Spora grupa samorządów, którym wygasają w 2020 roku strategie, nie rozpoczęła jeszcze prac nad nową strategią lub dopiero je zaczyna. Choć wyniki badań przynoszą generalnie pozytywne wnioski, to nieco niepokojący może wydawać się stan zaawansowania JST w pracach nad kolejnymi strategiami. Według ankiety, spośród samorządów, którym w bieżącym roku wygasa strategia, tylko 42 proc. prowadzi aktualnie zaawansowane prace nad jej nową wersją. Co trzeci dopiero te prace zaczyna, a więcej niż co piąty jeszcze nie podjął żadnych działań. Niektóre samorządy mogą celowo opóźniać przyjęcie strategii, by zdobyć jak najwięcej informacji na temat nowego siedmioletniego systemu dystrybucji unijnych funduszy w Polsce. Wydaje się jednak, że strategia powinna być tworzona niezależnie i odpowiadać faktycznym potrzebom regionu, a nie odpowiadać na możliwości finansowania z funduszy UE.

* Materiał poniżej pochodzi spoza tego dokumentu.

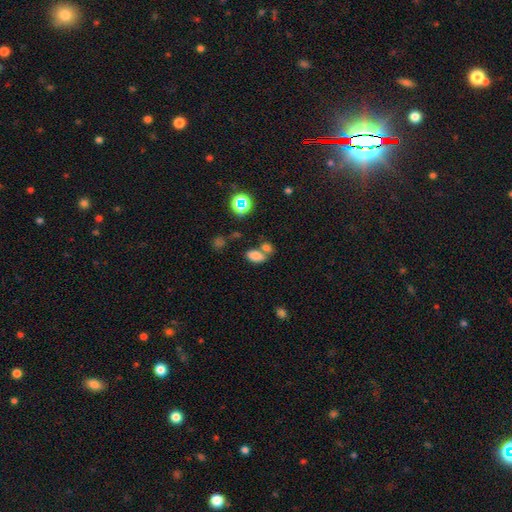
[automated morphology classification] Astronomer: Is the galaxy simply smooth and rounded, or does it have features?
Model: smooth — 77%.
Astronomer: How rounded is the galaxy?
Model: in between — 89%.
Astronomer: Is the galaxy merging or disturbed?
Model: none — 46% (runner-up: merger, 38%).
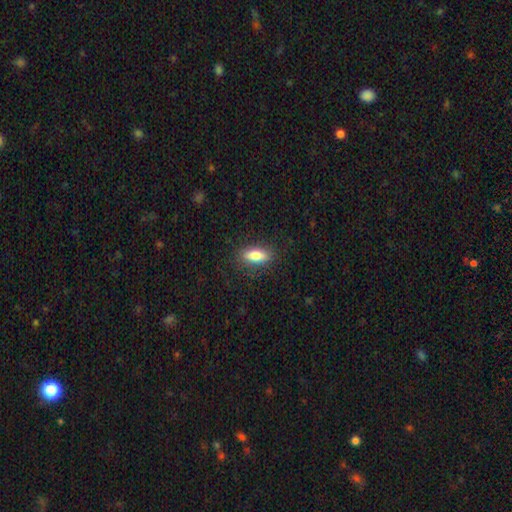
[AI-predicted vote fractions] Smooth or featured?
  - smooth: 77% *
  - featured or disk: 16%
  - star or artifact: 8%
How rounded?
  - in between: 73% *
  - cigar-shaped: 24%
  - round: 3%
Merging?
  - none: 83% *
  - minor disturbance: 12%
  - major disturbance: 4%
  - merger: 1%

Przepisy skomplikują tworzenie strategii…

Zmiany prawne zmuszą JST do spełnienia wielu wymagań przy tworzeniu strategii. Dotąd samorządy miały pełną dowolność w tworzeniu dokumentów strategicznych. Sytuacja ta zmieni się od 13 listopada 2020 r ., kiedy to wejdzie w życie ustawa z dnia 15 lipca 2020 r. o zmianie ustawy o zasadach prowadzenia polityki rozwoju oraz niektórych innych ustaw. Zgodnie z jej zapisami „Gmina może opracować strategię rozwoju gminy ”, tak więc posiadanie strategii nadal nie będzie obligatoryjne, jednak jeśli gmina zdecyduje się na jej opracowanie, będzie musiała stosować się do wprowadzonych wymogów.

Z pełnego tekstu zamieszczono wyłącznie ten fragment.